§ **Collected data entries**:
_____

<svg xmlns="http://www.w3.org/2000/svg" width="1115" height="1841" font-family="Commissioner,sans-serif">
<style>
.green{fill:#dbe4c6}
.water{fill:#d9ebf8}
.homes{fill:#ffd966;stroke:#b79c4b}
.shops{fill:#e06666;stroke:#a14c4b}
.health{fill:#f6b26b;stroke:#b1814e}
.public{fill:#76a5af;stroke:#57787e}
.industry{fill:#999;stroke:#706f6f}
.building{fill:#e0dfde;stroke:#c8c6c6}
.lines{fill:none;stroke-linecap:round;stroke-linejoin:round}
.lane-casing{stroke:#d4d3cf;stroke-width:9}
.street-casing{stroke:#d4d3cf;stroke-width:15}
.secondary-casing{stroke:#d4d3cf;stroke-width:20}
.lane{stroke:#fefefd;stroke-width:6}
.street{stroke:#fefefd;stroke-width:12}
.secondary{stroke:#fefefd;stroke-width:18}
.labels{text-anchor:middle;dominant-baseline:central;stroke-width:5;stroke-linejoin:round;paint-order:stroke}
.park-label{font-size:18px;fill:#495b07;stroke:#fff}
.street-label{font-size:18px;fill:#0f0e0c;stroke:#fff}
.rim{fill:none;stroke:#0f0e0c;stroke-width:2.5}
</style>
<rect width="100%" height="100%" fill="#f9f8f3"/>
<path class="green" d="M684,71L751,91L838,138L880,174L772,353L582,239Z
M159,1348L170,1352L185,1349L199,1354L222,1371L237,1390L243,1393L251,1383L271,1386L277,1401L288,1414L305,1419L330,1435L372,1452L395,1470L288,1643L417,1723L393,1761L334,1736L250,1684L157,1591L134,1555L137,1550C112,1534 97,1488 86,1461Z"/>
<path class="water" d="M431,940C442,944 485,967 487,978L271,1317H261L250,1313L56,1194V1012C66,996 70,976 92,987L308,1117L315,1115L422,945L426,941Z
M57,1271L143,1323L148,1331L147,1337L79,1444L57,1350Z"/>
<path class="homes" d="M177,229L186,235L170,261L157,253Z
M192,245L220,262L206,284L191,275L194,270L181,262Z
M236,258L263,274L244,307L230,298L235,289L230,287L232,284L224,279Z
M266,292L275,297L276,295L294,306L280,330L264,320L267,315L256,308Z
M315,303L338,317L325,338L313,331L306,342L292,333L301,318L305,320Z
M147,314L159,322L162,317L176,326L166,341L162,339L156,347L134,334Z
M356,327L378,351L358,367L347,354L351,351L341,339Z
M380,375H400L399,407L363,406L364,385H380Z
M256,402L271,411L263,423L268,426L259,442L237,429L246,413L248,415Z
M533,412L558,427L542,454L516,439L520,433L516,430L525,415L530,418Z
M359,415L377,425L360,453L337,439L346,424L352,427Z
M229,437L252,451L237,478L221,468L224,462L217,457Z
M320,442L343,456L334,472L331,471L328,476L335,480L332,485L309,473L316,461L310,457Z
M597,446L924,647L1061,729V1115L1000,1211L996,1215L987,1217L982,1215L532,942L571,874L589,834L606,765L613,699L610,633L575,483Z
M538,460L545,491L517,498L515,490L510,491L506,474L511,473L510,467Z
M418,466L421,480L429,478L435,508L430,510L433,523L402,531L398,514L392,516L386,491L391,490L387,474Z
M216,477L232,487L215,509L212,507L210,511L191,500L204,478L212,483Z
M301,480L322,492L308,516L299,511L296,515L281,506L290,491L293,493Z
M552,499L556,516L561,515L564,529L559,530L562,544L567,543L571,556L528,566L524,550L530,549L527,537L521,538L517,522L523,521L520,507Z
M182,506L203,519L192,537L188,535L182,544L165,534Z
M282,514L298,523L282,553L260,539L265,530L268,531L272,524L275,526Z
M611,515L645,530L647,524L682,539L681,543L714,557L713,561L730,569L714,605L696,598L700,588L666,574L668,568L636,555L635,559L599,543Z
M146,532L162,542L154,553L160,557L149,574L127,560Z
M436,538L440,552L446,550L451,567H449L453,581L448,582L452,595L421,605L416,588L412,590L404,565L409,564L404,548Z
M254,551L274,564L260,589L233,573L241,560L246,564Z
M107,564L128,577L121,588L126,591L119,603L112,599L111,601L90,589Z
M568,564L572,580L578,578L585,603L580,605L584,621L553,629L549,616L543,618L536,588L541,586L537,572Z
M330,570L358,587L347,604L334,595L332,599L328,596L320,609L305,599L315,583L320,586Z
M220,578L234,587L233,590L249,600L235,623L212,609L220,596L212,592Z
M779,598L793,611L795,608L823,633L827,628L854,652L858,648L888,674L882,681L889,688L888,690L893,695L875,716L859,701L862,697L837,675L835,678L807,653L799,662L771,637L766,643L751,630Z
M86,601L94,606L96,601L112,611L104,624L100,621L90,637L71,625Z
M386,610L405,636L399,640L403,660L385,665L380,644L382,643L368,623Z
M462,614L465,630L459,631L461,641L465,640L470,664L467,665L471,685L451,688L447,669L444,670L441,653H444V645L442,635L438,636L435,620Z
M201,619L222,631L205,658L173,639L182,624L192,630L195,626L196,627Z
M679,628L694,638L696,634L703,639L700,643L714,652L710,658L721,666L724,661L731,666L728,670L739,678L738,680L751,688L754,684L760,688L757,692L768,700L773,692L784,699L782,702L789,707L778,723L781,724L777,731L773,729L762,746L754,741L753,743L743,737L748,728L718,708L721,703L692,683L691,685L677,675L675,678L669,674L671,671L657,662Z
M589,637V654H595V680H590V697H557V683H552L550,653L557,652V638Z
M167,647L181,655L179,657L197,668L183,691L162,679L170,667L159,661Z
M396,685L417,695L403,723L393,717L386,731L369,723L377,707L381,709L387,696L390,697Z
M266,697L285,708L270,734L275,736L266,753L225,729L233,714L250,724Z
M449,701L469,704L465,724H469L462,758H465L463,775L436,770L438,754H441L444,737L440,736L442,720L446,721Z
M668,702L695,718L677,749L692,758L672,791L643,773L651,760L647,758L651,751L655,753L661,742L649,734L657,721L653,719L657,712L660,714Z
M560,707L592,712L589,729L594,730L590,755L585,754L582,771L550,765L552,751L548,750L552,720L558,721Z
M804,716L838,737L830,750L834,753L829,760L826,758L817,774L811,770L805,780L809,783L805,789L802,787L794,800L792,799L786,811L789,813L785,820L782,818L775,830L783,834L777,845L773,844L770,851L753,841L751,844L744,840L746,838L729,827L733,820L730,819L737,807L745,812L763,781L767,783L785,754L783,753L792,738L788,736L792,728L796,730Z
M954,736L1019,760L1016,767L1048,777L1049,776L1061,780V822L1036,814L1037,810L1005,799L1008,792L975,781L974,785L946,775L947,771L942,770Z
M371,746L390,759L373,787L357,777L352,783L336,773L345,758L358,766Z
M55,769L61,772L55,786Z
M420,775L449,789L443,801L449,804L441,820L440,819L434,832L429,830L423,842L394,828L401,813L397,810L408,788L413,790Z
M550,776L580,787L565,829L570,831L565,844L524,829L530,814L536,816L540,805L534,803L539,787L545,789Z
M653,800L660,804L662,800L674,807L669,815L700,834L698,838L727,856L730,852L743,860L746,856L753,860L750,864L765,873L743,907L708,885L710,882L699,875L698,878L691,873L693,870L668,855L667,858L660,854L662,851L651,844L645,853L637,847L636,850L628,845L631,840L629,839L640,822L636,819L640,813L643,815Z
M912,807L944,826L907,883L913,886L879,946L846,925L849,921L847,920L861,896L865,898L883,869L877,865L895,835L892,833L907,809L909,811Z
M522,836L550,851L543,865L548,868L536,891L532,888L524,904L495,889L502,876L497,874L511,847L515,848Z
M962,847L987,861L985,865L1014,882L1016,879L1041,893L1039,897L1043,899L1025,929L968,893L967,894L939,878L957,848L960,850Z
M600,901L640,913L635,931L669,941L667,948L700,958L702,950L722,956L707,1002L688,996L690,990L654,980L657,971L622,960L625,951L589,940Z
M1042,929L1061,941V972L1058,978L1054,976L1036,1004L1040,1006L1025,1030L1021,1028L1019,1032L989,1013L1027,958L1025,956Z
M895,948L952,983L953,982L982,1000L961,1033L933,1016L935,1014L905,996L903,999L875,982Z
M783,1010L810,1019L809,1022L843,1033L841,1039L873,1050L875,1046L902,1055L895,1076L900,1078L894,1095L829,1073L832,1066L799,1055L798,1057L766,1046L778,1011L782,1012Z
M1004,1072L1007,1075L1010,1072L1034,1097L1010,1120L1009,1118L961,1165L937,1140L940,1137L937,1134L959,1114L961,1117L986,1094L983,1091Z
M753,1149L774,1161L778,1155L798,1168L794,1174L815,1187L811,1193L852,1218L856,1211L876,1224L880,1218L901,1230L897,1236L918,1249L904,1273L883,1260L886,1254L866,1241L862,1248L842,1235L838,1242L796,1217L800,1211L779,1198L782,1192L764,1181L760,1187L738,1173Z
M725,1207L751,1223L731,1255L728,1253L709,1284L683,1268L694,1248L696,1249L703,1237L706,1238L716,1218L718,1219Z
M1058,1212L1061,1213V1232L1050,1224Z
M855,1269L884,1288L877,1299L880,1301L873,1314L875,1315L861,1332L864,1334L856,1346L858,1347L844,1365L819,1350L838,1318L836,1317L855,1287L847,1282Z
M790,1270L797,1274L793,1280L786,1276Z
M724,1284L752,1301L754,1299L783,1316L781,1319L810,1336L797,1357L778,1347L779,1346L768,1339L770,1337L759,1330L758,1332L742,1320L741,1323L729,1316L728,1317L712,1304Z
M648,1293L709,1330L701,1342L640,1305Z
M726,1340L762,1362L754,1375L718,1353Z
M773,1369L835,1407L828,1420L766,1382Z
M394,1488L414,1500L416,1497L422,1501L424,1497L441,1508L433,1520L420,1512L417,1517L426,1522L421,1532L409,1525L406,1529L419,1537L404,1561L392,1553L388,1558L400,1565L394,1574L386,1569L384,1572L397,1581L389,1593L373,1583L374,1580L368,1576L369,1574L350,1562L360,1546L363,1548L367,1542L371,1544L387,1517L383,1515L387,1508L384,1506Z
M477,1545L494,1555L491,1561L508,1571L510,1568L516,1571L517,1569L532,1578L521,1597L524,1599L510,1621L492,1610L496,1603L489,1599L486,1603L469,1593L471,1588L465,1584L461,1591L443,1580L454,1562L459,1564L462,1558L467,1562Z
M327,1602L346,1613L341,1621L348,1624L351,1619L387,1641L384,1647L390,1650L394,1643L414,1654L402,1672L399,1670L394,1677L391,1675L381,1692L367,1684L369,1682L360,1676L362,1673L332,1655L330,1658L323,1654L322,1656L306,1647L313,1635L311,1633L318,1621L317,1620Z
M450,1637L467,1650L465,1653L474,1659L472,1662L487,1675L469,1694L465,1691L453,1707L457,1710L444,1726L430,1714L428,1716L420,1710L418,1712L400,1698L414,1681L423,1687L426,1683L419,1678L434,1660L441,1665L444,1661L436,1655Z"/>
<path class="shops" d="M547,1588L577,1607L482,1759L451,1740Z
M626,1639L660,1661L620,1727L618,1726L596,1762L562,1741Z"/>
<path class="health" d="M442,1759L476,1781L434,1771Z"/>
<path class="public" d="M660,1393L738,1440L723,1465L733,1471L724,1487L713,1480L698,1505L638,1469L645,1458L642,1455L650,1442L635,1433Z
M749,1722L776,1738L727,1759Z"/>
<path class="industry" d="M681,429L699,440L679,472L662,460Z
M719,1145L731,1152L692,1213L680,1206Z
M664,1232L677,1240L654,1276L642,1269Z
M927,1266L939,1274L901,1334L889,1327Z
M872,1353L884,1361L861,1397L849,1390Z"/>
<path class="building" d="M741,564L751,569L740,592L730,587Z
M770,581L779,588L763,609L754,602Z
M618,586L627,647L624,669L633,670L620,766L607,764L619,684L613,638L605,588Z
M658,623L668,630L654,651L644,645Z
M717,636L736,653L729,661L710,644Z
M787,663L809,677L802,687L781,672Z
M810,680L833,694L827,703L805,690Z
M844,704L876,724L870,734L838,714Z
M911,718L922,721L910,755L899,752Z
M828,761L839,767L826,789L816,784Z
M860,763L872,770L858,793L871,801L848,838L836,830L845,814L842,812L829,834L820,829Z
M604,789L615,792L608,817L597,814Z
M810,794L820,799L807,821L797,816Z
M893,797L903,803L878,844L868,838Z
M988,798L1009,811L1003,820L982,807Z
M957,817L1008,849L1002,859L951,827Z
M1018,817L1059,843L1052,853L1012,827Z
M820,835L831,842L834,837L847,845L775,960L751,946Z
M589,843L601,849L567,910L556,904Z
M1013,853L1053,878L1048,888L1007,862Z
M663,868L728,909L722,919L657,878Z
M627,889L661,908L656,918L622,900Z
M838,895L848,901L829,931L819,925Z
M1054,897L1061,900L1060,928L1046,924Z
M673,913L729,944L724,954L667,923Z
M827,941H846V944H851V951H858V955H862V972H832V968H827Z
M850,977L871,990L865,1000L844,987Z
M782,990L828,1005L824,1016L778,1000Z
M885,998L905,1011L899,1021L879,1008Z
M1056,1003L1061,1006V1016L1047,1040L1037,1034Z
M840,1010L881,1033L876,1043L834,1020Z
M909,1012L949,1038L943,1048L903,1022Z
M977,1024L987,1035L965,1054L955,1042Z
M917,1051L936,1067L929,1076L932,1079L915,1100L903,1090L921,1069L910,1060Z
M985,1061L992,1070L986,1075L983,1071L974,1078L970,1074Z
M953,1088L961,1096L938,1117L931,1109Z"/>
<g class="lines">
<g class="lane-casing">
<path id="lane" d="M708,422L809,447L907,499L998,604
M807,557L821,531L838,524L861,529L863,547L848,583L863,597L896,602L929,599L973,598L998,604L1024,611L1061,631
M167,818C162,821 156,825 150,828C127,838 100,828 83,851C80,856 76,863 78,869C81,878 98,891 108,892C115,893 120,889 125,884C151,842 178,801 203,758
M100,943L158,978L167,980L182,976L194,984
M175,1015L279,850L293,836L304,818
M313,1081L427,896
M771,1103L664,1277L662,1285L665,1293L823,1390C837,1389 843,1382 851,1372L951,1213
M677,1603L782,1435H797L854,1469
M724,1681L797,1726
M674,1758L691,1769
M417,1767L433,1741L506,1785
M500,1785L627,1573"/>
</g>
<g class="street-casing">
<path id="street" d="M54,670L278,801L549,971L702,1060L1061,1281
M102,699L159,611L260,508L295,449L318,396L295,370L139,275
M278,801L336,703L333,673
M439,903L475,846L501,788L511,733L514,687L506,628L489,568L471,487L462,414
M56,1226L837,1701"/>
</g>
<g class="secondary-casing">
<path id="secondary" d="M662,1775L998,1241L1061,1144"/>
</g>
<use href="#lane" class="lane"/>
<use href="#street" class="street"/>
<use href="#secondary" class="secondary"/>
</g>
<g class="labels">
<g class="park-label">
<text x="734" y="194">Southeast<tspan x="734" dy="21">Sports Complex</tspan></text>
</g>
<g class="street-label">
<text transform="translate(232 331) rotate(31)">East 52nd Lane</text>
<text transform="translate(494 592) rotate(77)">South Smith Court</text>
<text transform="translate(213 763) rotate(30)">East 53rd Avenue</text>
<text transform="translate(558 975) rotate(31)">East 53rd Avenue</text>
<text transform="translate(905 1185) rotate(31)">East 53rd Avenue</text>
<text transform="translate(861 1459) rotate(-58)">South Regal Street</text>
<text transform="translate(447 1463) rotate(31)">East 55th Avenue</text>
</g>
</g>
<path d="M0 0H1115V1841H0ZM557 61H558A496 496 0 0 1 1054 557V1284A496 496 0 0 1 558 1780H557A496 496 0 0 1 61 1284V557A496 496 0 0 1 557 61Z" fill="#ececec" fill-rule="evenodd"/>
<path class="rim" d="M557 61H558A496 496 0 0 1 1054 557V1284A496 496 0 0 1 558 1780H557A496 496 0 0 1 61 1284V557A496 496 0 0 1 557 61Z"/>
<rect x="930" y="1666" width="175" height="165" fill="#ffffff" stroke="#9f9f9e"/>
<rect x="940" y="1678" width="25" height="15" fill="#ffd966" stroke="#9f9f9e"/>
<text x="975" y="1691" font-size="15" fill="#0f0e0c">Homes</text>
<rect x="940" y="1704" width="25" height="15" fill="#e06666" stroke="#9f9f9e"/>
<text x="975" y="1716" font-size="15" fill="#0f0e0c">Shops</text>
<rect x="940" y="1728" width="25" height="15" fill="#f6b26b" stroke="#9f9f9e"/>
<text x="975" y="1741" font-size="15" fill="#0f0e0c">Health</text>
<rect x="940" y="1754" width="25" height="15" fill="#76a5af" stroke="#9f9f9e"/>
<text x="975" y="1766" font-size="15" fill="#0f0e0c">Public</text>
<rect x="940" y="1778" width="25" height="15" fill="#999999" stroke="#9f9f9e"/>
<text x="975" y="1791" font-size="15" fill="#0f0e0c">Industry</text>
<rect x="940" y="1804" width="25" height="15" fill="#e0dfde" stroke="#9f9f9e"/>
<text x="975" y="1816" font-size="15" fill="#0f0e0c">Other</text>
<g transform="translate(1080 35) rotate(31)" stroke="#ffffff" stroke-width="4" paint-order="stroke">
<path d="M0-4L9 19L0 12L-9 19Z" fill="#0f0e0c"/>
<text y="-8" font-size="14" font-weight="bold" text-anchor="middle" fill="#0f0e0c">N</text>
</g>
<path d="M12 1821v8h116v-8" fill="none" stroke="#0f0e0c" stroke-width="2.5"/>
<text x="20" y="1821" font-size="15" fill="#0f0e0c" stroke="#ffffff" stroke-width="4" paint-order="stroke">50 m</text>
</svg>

_____

§ **Goal of the exercise**:
Wherever a line above contains the string "lines", copy that line.

§ **Problem solution**:
.lines{fill:none;stroke-linecap:round;stroke-linejoin:round}
<g class="lines">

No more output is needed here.